The process of, socialization, first time in preschool, it’s, always, a BITCH, I tell ya, but, eventually, children will, adapt, and, start enjoying school, because of all the friends they’re, making, like this young lad had, translated…
It’s said, that as a young child started school, crying is, natural, and this lad we have here at home, who’s, full of emotion, was not, an, exception.
His first “call” came when we placed him in the second year of preschool as a test trial, that loud cry, it’d made the teachers from other classrooms come over, and told that he got too loud that it’d, affected their holding their classroom sessions, to the point, that the residents upstairs came down, and told that it’d, affected their lives. And, he’d cried, for, close to a month, before we’d, finally, decided, to pull him out.
illustration from UDN.com
My son’s company has set up a preschool for the employees, and it’s, quite, famous too. Going to his last year of kindergarten, was my young grandson’s, last chance.
This was something major, and, everybody in the family came onboard the programs, grandpa drove, and, I’d given the rest of my families a play-by-play going on as we took him to school, and how he’d, started crying loud at the entrance of the school, my daughter-in-law was responsible for reporting the goings on after he’d entered through the gates of the school, while my son, stayed in his office, hearing our, reports.
We’d parked the car outside the school’s entrance, then, show’s ON! He was originally laughing, and talking incessantly in the car, then suddenly, he’d started, throwing that loud tantrum, started screaming: “I want to go home!” “NO SCHOOL!”, “School’s boring!”, the cries got loud, with his screams too, and, on the front and driver’s seats, our hearts were, breaking for him, and yet, my daughter-in-law set her mind up, and, followed through with “empathy without backing down”.
One day, he’d complained again, of how boring school was, and added, “there’s only the tiger, and the fox”, we’d started, giggling in the front seats then. I thought, that’s, too, outrageous! One day he’d cried, “I can’t leave you at home alone, mommy!”, my daughter-in-law empathized with him, “I know you don’t want to leave me”, he’d rebutted, “then, take me home!”, and, we’d gotten into the habits of, bidding farewell, a matter of life and death business. Sometimes, it’d lasted, for half an hour, and finally, he’d stopped crying, and entered into school, then, he saw a fellow student crying, and, he’d, started back up again.
a model child like this, is what we all want in our young children when they first started school…
And, what ended this, fiasco was, a teacher who is, full of, empathy. She took his hand, led him to the gates of school, and waved goodbye to his mom, then, took him to feed the rabbits, to divert his attention, to have him select the book of the story that the teacher is to read to the whole class; at noon when he refused to nap, the teacher had him help with the afternoon snacks, and, took him to her office for some snacking too, told him that it was a date she’s making with him…………and, it became, easier, and easier, for him, to get into school then. It’s just, that after a weekend, or a long holiday, everything is, a replay. He’d always come home happy, and promise that he won’t cry the next morn, and yet, history still, repeated itself, every single morn.

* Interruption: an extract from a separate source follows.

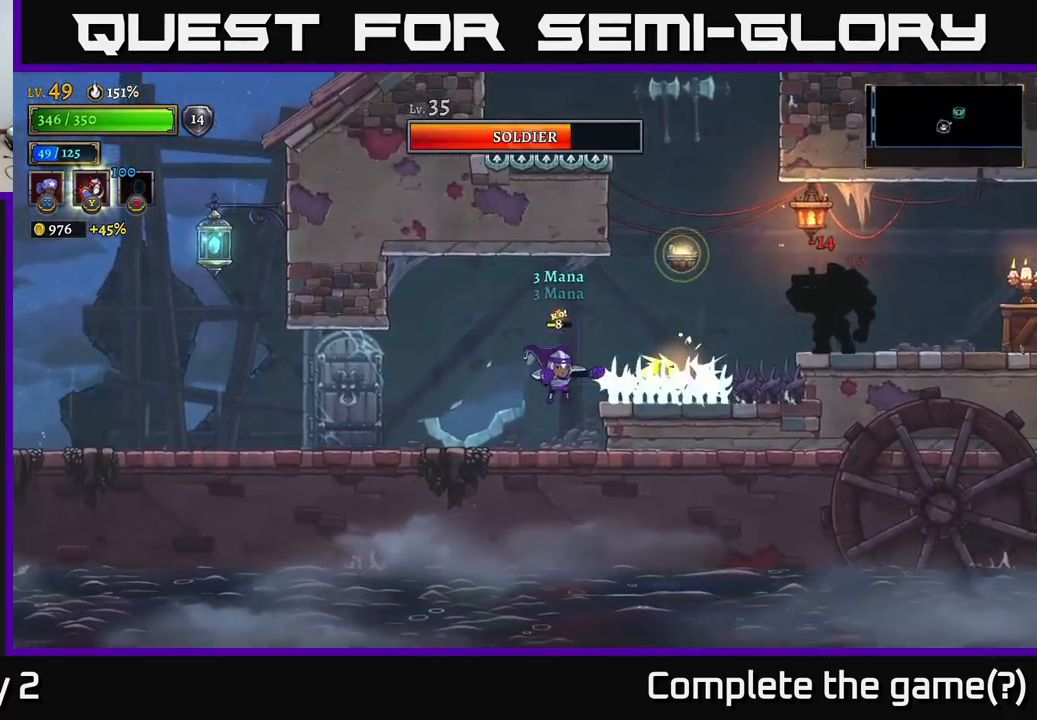
{"buttons": [], "left_stick": "right", "right_stick": "center", "events": [[17, "X", "up"], [117, "left_stick", "center"], [267, "left_stick", "right"]]}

But with the crying bouts being, reduced little by little, “my classmates” took up, his vocabulary, and we’d no longer, felt our hearts aching for him as he cried, because we knew, that all of this, is a, process, a young boy’s, means of, socialization, of being, introduced, into, the social world.
And so, this, is normal, for all you parents to experience, heaven only KNOW how hard I’d cried when I started kindergarten at the age of four, refusing to go to class, throwing my temper tantrums, wanting to spend more time with my grandparents (yeah, and that was when I was way too young to know any better too!), and yet, just like this kid, I’d, adapted, just like every one of your children will too, it’s a process, and it is going to be hard at the very start, and, after a long weekend away from school, the process will start back, at, ground zero again, and, there’s, just NO way around it, you just have to, bear with it, until your child finally, adapts.